Le 20/12/2016 21:45, [email protected] a écrit :
Hi
I've been looking to the wiki and an interesting article speaking
about GUI developments
(https://fr.wikibooks.org/wiki/Découvrir_Scilab/Créer_une_interface_graphique_GUI
<https://fr.wikibooks.org/wiki/D%E9couvrir_Scilab/Cr%E9er_une_interface_graphique_GUI>
- in French language).
I've a naive question on the code hereafter: why is it possible
to implement several values? no loop is needed nor any breack
condition ... surprising but I do not understand :-) (naive question I
confess)
If i understand well your question -- rather the same than Jens's one,
that likes loops too, mainly "while" ones embeding xclick() :) --, i
would answer the same that i did to him:
A callback is a local (asynchronous) script that is executed each time
that the interactive component defining it is activated.

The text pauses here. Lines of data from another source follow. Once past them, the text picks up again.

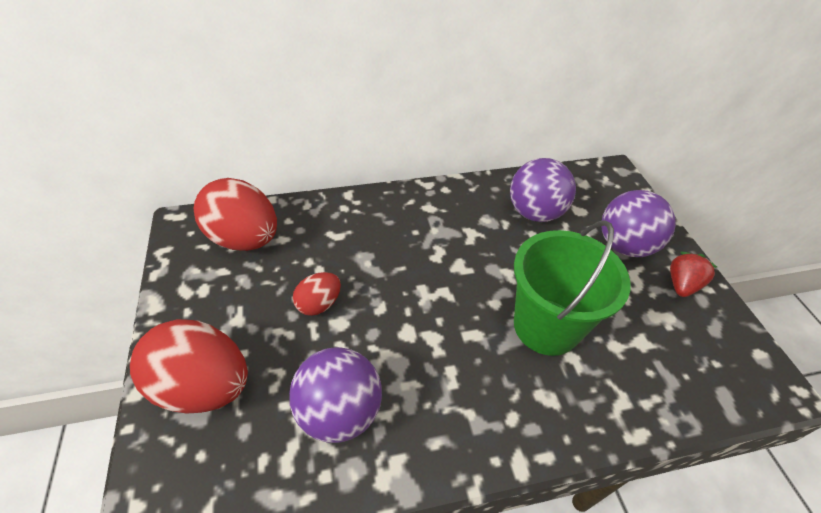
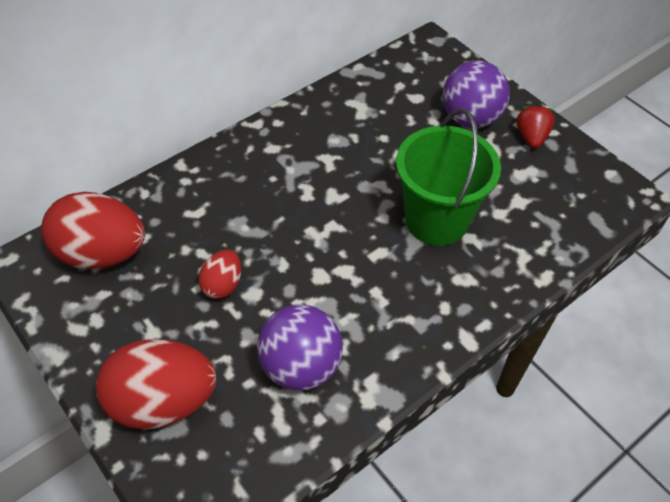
camera: 25 degrees left, 5 degrees up
(534, 213) = (376, 115): purple ball -> none

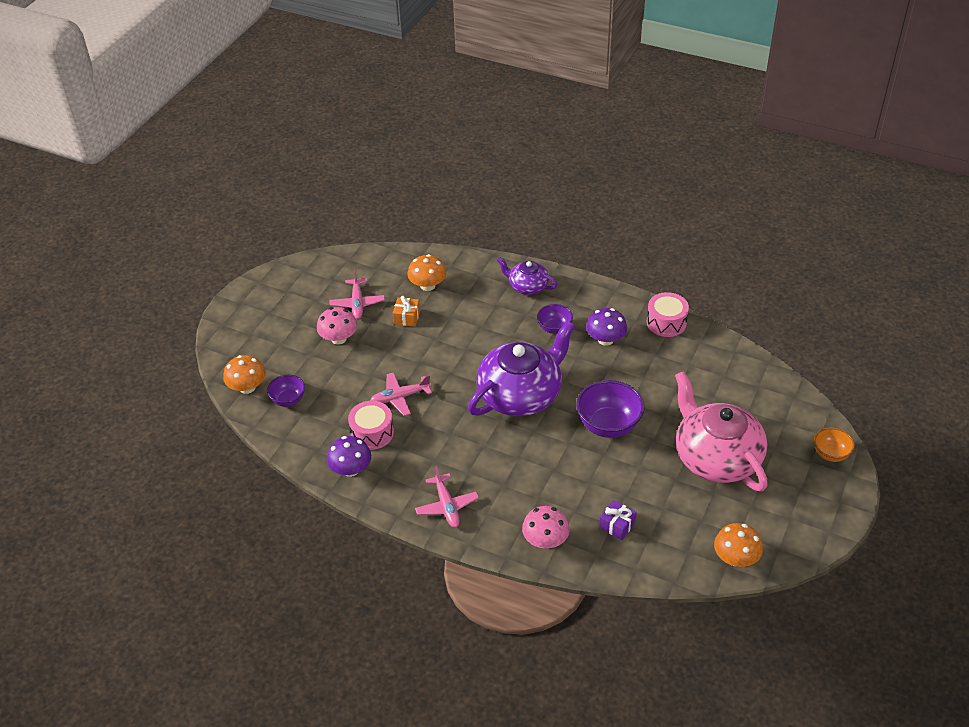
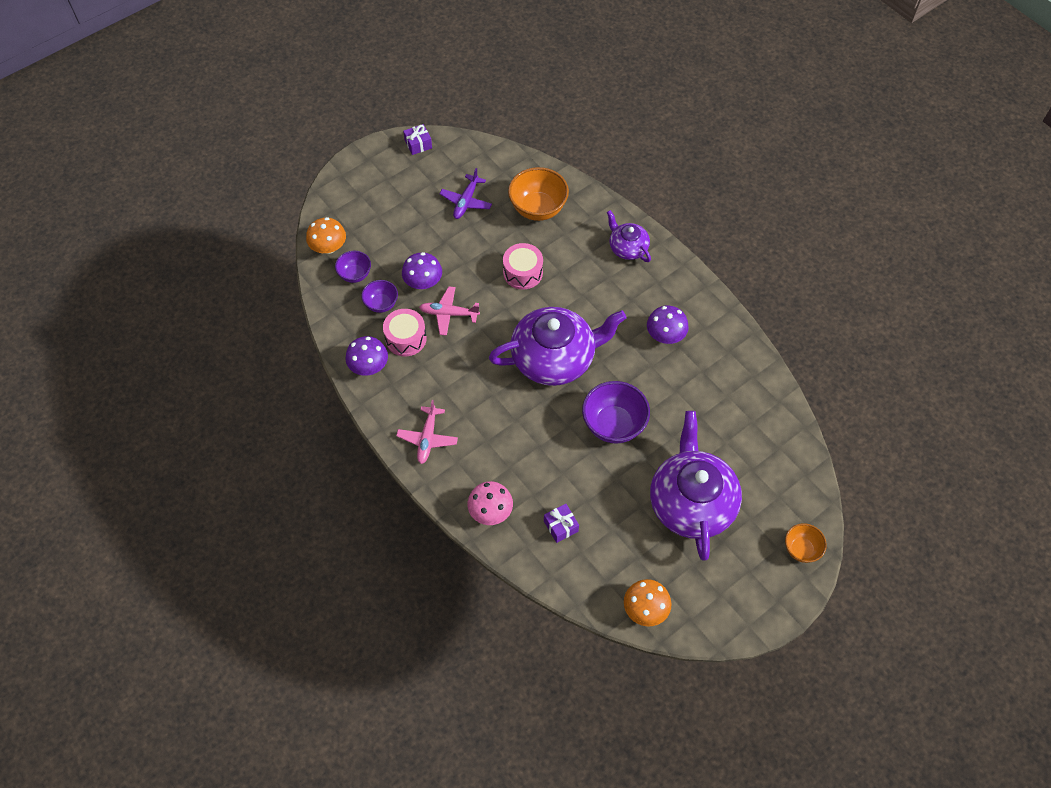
camera: 25 degrees right, 15 degrees up
(282, 275) = (418, 144): none -> purple gift
(338, 338) = (430, 231): pink mushroom -> none
(357, 303) = (466, 201): pink plane -> purple plane
(358, 381) = (423, 282): none -> purple mushroom
(407, 317) = (501, 234): orange gift -> none
(427, 285) = (538, 209): orange mushroom -> orange bowl
(554, 328) = (625, 303): purple bowl -> purple bowl (381, 304)
(666, 322) = (733, 342): pink drum -> pink drum (523, 273)
(716, 457) = (691, 502): pink teapot -> purple teapot

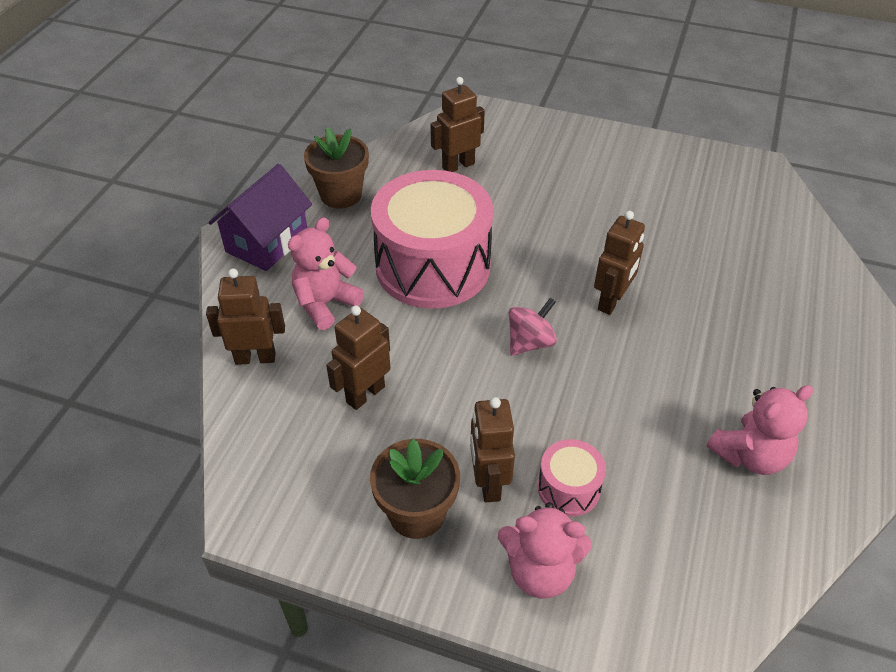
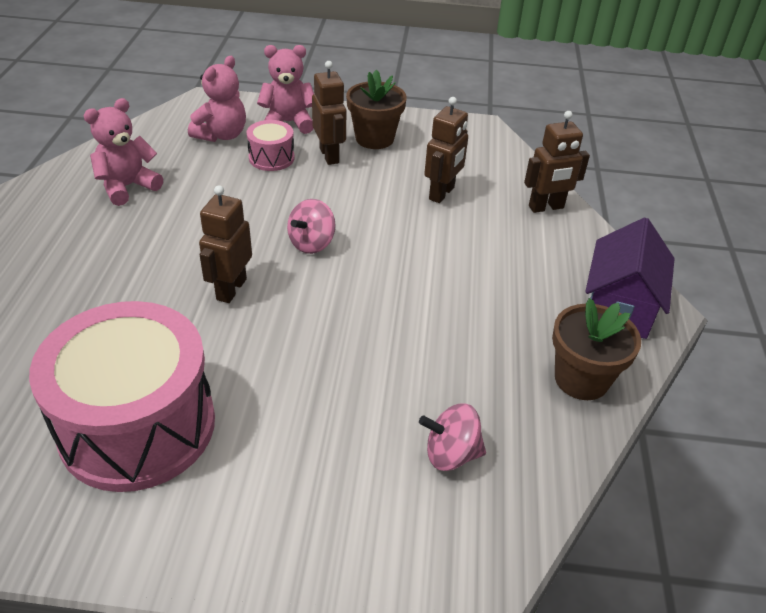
camera: 165 degrees right, 5 degrees down
(325, 304) = (516, 254): pink teddy bear -> pink teddy bear (221, 135)
(433, 266) = (429, 302): pink drum -> pink drum (137, 426)
(458, 165) = (451, 454): brown robot -> pink spinning top

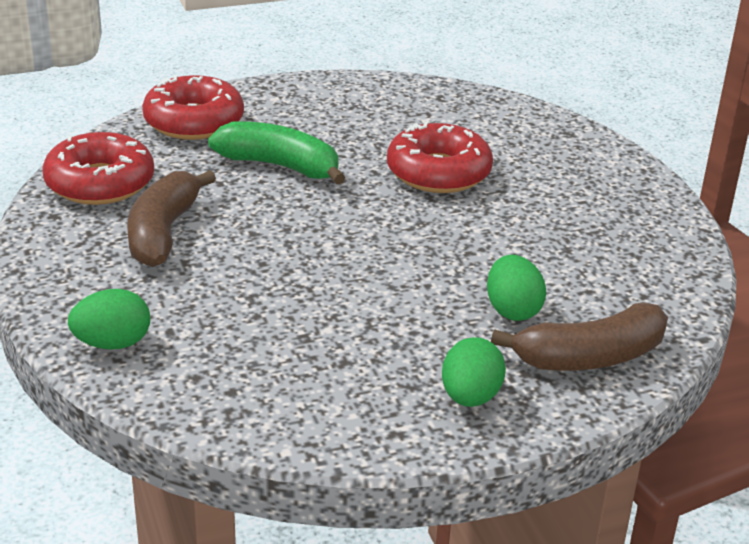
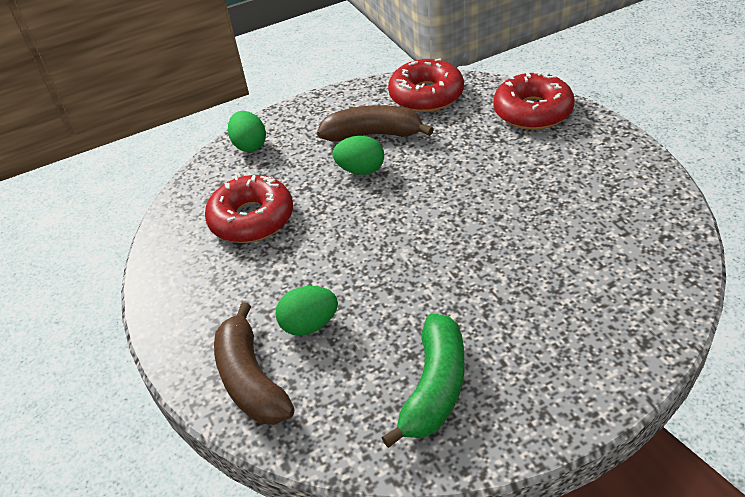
camera: 90 degrees right, 10 degrees up
(280, 166) = (484, 165): green banana -> green banana (434, 388)
(438, 172) = (513, 254): red donut -> red donut (252, 219)
(470, 397) = (200, 311): green egg -> green egg (361, 170)

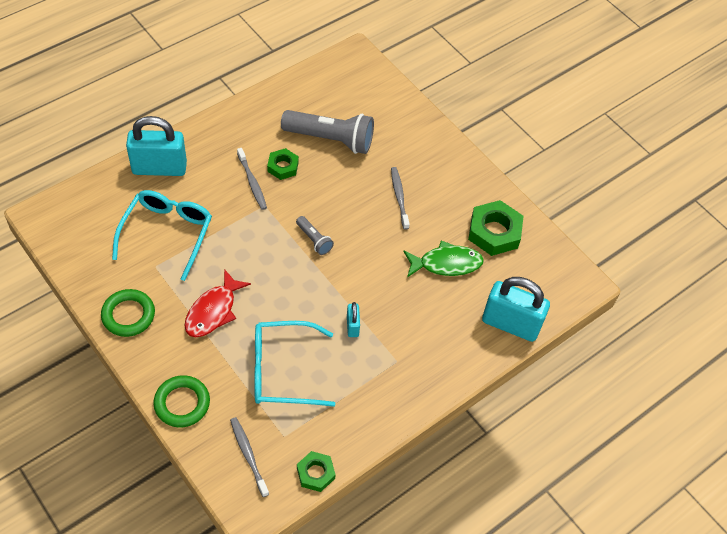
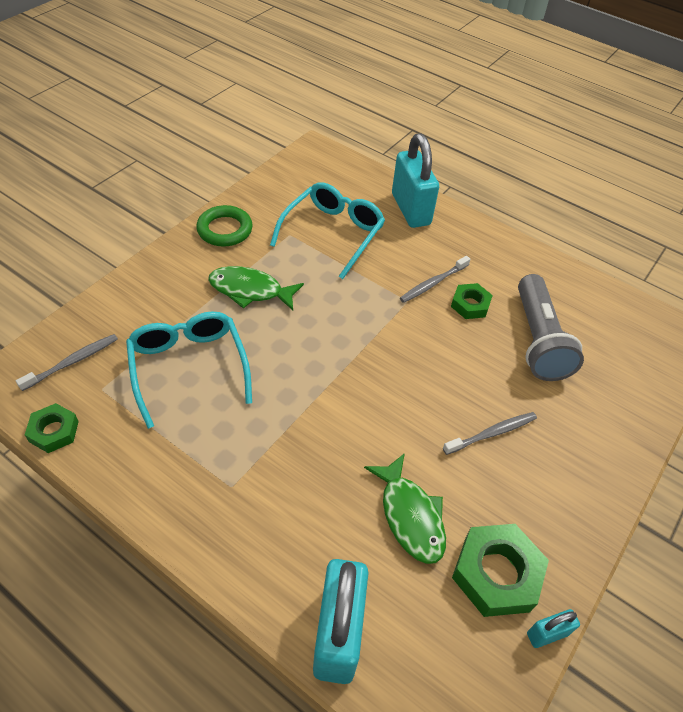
camera: 75 degrees right, 5 degrees down
(167, 233) = (333, 233): turquoise glasses -> turquoise glasses turned 60 degrees counterclockwise
(182, 403) = (130, 292): green ring -> none
(213, 311) = (250, 290): red fish -> green fish
(314, 240) = (381, 357): grey flashlight -> none
(352, 326) = (270, 424): turquoise padlock -> turquoise padlock (547, 634)

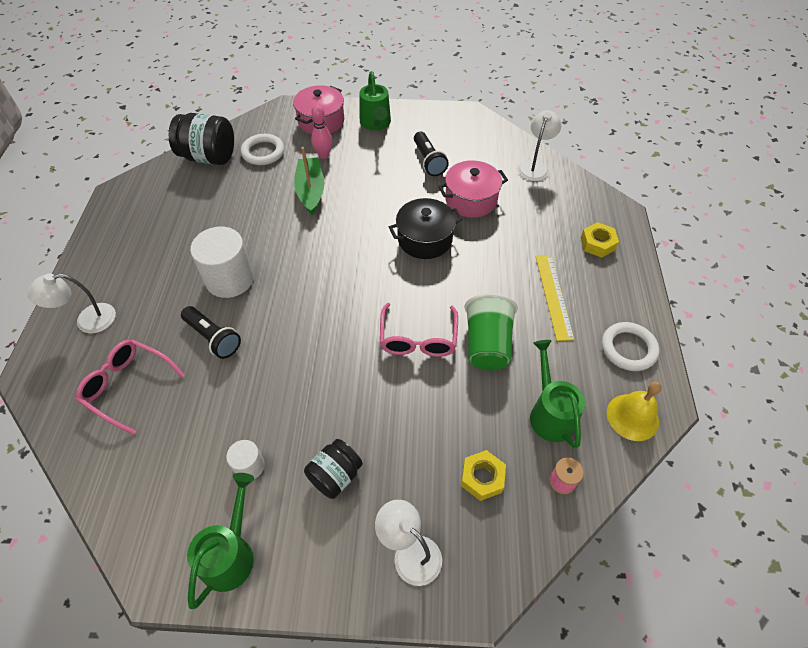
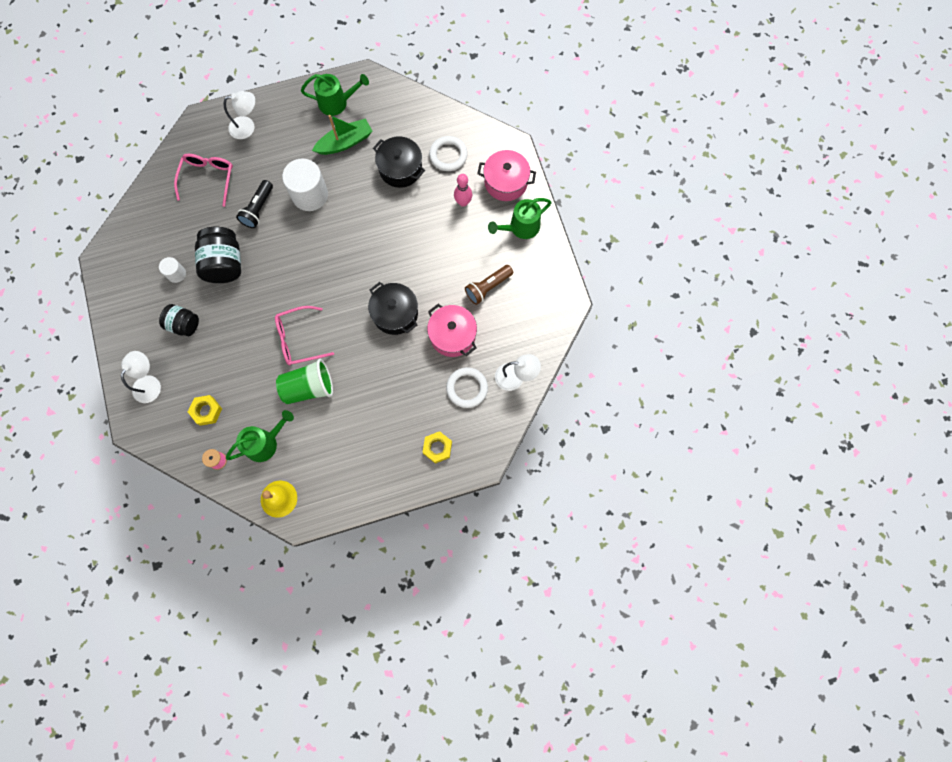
camera: 70 degrees right, 20 degrees up
(87, 320) = (247, 127): white lamp -> white lamp turned 120 degrees clockwise
(209, 157) = (427, 118): black jar -> black jar (225, 264)
(231, 553) = (124, 288): green watering can -> green watering can (337, 102)
(252, 192) = (400, 169): none -> black pot
(310, 191) = (417, 210): green boat -> green boat (345, 142)
(428, 161) = (488, 287): black flashlight -> brown flashlight
(553, 296) = (369, 424): yellow ruler -> none
(628, 348) = (336, 488): white ring -> white ring (467, 388)

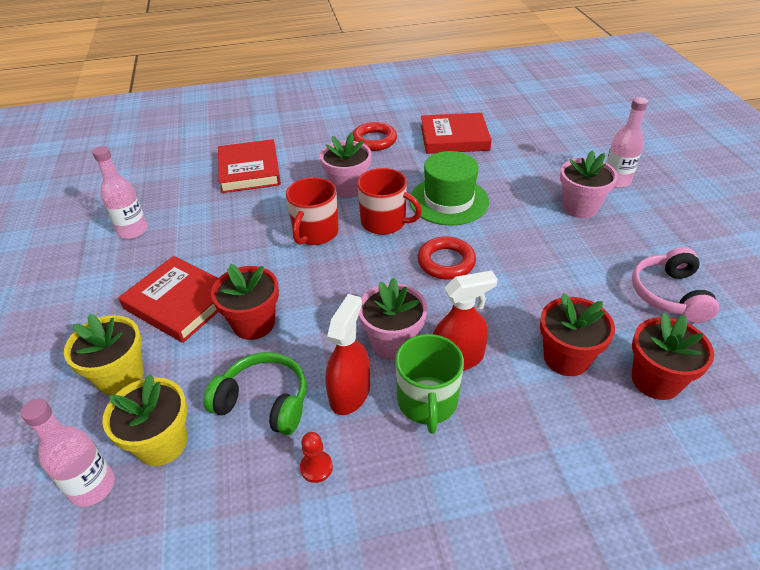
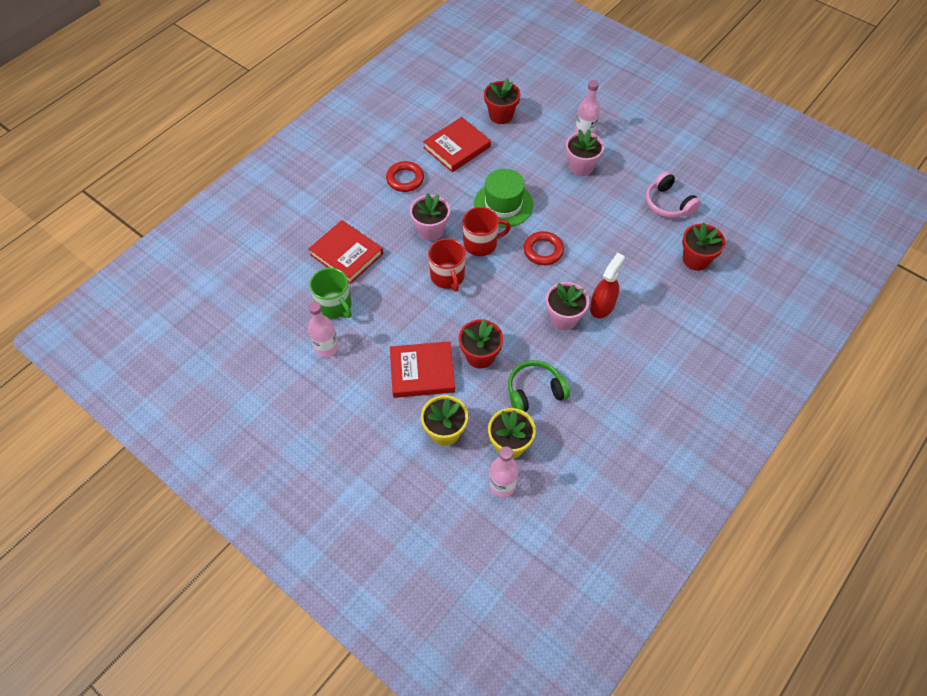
camera: 40 degrees left, 15 degrees up
(316, 467) = (592, 402): red pawn -> none
(350, 393) = (570, 358): red spray bottle -> none
(427, 402) = (610, 338): green mug -> green mug (335, 305)
(566, 358) = (650, 273): red flower pot -> red flower pot (501, 115)

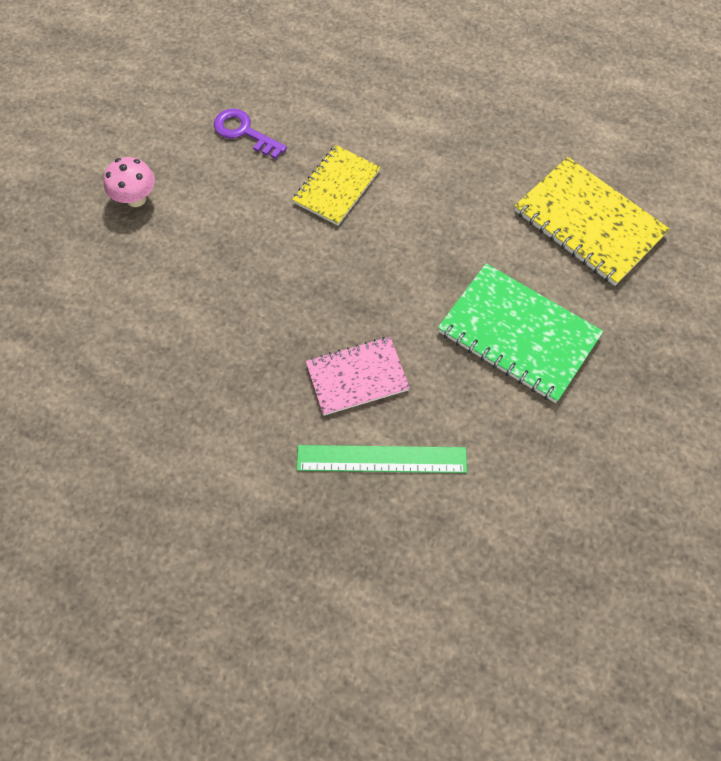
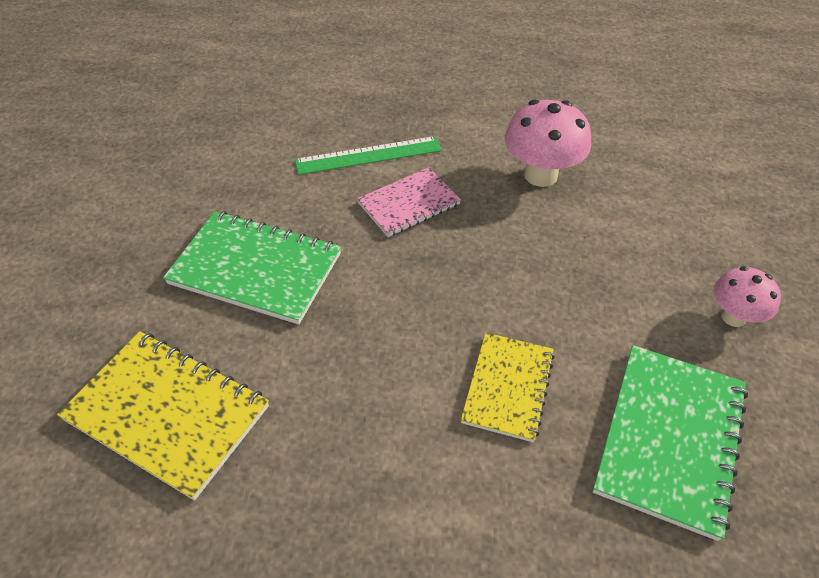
camera: 165 degrees right, 15 degrees down
(207, 382) = (540, 175): none -> pink mushroom
(244, 132) = (670, 439): purple key -> green notebook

So here, each time you press the x^2 button, each time its callback is
executed.
In the callback, the instruction
x = evstr(e.string);
is not robust, because at the moment the button is pressed, the variable "e"
may no longer exist. Clearing it or overwriting it with something else
in the meantime
doesnot affect the graphic component. "e" is just a handle (while
delete(e) would really
delete the component).
For a robust implementation, gcbo.stringis required instead.